Exercise: Count the lines below that contain the string "instances", matching case exactly, and reply with only the number.

▼

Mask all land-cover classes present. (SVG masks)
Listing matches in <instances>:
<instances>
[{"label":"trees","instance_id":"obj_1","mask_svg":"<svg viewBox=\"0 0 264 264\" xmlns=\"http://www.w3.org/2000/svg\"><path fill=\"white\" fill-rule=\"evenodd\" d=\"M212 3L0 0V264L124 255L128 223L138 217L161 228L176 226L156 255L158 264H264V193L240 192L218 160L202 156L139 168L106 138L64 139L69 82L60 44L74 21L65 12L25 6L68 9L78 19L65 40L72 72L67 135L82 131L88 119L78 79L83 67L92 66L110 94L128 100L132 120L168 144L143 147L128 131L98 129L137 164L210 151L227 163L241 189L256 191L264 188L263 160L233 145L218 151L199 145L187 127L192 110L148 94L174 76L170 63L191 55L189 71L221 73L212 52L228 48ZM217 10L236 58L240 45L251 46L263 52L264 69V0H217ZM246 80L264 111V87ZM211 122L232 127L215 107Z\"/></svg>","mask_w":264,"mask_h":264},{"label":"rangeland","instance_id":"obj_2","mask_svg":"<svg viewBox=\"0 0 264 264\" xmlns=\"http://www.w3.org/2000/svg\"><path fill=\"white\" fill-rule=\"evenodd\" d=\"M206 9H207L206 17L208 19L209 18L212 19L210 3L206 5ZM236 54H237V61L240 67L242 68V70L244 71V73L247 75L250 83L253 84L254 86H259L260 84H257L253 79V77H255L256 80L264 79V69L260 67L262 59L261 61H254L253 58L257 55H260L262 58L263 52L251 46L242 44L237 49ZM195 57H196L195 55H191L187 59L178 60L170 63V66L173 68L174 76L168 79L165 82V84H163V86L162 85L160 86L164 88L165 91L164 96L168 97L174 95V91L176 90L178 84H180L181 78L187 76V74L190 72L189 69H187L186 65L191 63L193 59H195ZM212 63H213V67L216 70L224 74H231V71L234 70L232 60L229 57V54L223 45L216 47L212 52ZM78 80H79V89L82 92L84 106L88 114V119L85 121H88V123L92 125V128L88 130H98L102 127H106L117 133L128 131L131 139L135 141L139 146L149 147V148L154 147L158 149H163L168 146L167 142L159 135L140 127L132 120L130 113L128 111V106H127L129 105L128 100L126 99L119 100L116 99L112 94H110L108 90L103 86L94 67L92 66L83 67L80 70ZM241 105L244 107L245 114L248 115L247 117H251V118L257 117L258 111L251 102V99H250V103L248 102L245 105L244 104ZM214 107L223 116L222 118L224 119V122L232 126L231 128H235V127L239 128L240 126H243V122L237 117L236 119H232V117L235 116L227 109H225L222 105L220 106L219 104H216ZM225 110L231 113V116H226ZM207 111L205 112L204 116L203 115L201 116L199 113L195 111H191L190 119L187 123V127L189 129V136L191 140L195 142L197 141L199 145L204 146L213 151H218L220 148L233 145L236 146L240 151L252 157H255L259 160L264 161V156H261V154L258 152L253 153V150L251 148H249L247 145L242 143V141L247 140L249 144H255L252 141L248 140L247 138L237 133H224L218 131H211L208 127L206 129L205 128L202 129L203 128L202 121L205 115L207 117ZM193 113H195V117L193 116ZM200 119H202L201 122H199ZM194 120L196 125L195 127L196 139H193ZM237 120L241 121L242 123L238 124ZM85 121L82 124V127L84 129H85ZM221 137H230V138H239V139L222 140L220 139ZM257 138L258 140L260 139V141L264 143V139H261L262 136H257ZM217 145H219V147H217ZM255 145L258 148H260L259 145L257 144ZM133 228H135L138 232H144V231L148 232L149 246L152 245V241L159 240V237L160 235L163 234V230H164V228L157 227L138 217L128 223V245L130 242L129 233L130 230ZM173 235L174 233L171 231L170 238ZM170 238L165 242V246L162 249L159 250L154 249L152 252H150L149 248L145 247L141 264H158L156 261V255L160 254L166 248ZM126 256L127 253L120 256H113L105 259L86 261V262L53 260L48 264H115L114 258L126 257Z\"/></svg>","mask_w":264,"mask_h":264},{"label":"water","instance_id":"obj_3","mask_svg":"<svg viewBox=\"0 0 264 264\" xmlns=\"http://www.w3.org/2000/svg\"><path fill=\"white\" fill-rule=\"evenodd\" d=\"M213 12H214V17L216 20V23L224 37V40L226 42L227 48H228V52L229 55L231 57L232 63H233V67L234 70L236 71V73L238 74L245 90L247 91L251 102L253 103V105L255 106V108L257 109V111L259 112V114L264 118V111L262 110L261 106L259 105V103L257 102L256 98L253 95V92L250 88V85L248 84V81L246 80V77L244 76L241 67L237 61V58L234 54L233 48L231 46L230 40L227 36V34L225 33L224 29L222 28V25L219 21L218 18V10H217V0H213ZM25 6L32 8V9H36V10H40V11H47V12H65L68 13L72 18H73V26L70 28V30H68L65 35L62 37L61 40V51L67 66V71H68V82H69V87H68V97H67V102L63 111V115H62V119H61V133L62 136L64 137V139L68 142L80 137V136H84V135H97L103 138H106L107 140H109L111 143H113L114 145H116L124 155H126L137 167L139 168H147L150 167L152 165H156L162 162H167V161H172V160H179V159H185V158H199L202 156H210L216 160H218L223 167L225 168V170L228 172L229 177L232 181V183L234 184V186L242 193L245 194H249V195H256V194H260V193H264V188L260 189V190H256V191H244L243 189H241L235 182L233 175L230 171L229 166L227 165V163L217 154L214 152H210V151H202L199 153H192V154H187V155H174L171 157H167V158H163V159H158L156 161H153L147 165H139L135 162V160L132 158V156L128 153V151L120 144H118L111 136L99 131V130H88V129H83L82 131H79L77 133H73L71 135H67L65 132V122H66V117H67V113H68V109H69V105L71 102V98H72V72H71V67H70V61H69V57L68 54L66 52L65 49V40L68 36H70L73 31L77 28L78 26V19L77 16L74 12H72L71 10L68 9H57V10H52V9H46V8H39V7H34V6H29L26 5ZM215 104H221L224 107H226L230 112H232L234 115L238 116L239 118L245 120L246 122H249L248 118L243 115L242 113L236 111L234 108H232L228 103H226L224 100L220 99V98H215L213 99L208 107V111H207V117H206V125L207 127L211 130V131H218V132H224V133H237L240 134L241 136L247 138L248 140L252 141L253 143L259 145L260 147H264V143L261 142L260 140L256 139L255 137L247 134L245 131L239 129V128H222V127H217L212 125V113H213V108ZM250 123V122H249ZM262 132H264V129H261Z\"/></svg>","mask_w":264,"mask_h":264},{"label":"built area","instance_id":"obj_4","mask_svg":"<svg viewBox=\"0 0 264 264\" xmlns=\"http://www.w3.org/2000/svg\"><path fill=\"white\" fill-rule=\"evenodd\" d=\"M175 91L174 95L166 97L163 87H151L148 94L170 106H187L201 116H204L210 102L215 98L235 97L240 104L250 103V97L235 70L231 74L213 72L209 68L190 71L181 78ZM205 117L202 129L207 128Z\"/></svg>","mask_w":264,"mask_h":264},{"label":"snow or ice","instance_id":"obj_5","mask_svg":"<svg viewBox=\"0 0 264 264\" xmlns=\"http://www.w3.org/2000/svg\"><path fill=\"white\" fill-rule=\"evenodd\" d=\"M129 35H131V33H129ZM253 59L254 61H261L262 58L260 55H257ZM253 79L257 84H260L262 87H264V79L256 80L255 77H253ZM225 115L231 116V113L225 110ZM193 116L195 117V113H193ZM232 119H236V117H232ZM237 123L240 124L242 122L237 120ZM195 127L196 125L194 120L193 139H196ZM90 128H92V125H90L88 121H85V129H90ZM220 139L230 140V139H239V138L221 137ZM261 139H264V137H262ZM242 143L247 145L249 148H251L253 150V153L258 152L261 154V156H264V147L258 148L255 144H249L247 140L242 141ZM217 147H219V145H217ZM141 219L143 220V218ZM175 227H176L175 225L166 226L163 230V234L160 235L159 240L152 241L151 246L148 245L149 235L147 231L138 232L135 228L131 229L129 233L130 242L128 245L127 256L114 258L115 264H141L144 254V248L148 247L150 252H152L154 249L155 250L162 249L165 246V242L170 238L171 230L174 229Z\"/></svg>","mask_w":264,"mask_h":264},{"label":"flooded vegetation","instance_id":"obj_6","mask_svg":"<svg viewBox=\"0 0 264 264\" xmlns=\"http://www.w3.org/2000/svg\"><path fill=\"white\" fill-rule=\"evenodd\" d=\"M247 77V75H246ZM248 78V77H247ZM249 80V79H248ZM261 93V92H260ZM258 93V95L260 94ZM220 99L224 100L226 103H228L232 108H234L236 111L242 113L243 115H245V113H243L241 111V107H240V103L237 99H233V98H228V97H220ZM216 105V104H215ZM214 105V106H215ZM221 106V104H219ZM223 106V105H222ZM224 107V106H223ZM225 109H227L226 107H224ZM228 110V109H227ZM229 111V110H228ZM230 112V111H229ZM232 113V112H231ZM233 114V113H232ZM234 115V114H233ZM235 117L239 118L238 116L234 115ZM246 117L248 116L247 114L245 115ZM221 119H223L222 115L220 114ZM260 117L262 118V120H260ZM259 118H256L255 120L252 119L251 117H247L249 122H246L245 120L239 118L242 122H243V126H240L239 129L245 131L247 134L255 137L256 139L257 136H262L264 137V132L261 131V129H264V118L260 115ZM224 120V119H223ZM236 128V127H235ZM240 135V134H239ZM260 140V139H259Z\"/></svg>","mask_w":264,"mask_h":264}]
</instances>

▲

Correct output: 3